Leveraging large language models for spelling correction in Turkish.

作者信息

Guzel Turhan Ceren

机构信息

Department of Computer Engineering, Gazi University, Ankara, Turkey.

Department of Cognitive Robotics, Delft University of Technology, Delft, Netherlands.

出版信息

PeerJ Comput Sci. 2025 Jun 16;11:e2889. doi: 10.7717/peerj-cs.2889. eCollection 2025.

DOI:10.7717/peerj-cs.2889

PMID:40567745

原文链接:https://pmc.ncbi.nlm.nih.gov/articles/PMC12192738/

Abstract

The field of natural language processing (NLP) has rapidly progressed, particularly with the rise of large language models (LLMs), which enhance our understanding of the intrinsic structures of languages in a cross-linguistic manner for complex NLP tasks.

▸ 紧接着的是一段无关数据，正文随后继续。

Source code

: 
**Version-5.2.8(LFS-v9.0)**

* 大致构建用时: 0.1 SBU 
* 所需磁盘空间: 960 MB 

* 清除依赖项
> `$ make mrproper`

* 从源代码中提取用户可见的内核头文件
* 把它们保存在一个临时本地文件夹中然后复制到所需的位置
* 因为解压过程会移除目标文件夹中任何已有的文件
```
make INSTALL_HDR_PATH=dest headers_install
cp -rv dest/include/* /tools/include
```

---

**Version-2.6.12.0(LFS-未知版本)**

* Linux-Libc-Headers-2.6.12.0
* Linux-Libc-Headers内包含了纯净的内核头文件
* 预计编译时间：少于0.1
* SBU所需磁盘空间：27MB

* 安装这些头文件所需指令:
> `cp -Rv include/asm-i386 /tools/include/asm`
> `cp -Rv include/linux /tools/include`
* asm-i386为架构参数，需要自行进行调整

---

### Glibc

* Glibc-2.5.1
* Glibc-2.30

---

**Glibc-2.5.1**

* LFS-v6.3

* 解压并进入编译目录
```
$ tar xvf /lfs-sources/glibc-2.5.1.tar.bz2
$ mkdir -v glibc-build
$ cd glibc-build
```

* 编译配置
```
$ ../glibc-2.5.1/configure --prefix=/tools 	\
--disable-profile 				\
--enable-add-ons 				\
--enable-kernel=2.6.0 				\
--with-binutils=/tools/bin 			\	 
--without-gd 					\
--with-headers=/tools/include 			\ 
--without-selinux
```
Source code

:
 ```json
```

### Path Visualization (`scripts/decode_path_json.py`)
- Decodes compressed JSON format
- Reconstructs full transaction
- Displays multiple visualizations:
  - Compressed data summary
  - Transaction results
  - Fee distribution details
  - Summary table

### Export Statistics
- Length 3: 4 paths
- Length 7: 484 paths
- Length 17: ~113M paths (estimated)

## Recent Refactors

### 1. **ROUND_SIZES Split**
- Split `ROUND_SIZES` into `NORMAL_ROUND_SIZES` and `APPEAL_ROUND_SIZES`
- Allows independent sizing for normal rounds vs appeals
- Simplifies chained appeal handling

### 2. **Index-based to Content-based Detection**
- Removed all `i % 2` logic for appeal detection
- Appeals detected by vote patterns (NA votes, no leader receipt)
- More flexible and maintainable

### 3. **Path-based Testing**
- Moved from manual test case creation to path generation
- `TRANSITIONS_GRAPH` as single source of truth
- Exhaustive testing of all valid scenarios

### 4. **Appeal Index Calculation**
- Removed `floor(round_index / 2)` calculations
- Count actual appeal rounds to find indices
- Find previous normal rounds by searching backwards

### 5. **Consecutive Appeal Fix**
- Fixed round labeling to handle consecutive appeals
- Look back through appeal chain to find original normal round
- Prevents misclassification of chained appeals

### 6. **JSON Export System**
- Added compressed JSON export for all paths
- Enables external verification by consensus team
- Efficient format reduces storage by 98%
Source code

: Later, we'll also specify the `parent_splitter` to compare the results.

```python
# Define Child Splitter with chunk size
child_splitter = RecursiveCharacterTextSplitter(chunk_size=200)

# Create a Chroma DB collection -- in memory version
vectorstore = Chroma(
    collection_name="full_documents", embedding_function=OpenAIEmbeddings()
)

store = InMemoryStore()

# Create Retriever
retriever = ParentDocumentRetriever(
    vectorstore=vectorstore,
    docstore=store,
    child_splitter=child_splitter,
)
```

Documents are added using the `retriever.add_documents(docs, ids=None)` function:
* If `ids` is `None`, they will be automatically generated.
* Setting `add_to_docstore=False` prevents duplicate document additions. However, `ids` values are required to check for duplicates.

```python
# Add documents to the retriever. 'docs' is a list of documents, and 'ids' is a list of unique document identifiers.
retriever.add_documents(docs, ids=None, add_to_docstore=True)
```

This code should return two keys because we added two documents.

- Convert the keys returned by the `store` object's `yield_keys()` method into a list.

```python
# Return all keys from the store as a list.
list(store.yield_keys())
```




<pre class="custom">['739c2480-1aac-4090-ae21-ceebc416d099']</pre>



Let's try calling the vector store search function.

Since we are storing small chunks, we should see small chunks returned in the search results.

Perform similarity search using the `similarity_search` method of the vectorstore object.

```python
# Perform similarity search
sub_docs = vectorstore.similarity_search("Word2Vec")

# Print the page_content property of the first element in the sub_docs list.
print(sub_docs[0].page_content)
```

However, commonly encountered misspellings in human-written texts adversely affect language understanding for LLMs for various NLP tasks as well as misspelling applications such as auto-proofreading and chatbots. Therefore, this study focuses on the task of spelling correction in the agglutinative language Turkish, where its nature makes spell correction significantly more challenging. To address this, the research introduces a novel dataset, referred to as NoisyWikiTr, to explore encoder-only models based on bidirectional encoder representations from transformers (BERT) and existing auto-correction tools. For the first time in this study, as far as is known, encoder-only models based on BERT are presented as subword prediction models, and encoder-decoder models based on text-cleaning (Text-to-Text Transfer Transformer) architecture are fine-tuned for this task in Turkish. A comprehensive comparison of these models highlights the advantages of context-based approaches over traditional, context-free auto-correction tools. The findings also reveal that among LLMs, a language-specific sequence-to-sequence model outperforms both cross-lingual sequence-to-sequence models and encoder-only models in handling realistic misspellings.

摘要

自然语言处理（NLP）领域发展迅速，尤其是随着大语言模型（LLMs）的兴起，这些模型以跨语言的方式增强了我们对复杂NLP任务中语言内在结构的理解。然而，人工书写文本中常见的拼写错误对LLMs在各种NLP任务中的语言理解以及自动校对和聊天机器人等拼写检查应用产生了不利影响。因此，本研究聚焦于黏着语土耳其语的拼写纠正任务，其特性使得拼写纠正的难度显著增加。为解决这一问题，该研究引入了一个名为NoisyWikiTr的新数据集，以探索基于变换器双向编码器表征（BERT）的仅编码器模型和现有的自动纠正工具。据我们所知，本研究首次将基于BERT的仅编码器模型作为子词预测模型呈现，并针对土耳其语的这项任务对基于文本清洗（文本到文本迁移变换器）架构的编码器-解码器模型进行了微调。对这些模型的全面比较突出了基于上下文的方法相对于传统的、无上下文的自动纠正工具的优势。研究结果还表明，在大语言模型中，特定语言的序列到序列模型在处理实际拼写错误方面优于跨语言序列到序列模型和仅编码器模型。